• [Problem]
The response must consist of the lines below from the one with "questão de decidir, mensalmente, o" through the one with "certo, lá vinha o texto pronto, impecável.", exactly as they appear and with both ends kept.

• [Dataset records]
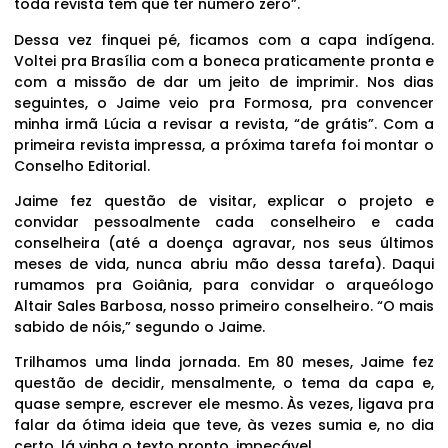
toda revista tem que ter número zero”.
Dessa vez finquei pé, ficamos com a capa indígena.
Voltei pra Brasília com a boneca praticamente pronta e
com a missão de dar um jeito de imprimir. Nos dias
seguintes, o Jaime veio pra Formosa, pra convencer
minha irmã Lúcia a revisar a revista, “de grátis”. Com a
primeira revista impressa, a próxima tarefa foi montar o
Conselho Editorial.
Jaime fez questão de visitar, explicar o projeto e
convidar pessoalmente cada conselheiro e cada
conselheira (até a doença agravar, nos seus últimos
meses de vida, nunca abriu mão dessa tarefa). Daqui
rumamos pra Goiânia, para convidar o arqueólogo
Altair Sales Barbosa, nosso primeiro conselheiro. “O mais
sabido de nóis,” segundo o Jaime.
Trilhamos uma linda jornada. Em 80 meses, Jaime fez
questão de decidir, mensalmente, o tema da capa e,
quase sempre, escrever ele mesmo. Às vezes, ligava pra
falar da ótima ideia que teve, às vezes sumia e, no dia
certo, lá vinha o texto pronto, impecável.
---
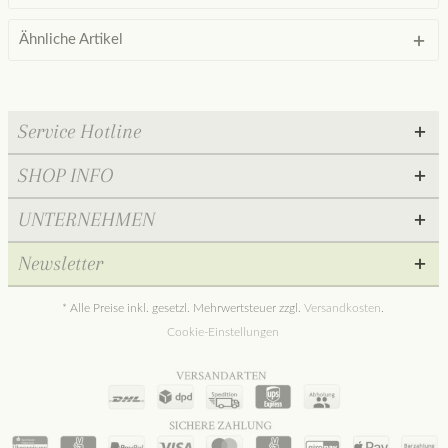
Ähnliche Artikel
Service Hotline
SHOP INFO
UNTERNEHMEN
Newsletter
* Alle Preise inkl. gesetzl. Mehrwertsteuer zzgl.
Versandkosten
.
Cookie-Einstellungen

• [Response to the exercise]
questão de decidir, mensalmente, o tema da capa e,
quase sempre, escrever ele mesmo. Às vezes, ligava pra
falar da ótima ideia que teve, às vezes sumia e, no dia
certo, lá vinha o texto pronto, impecável.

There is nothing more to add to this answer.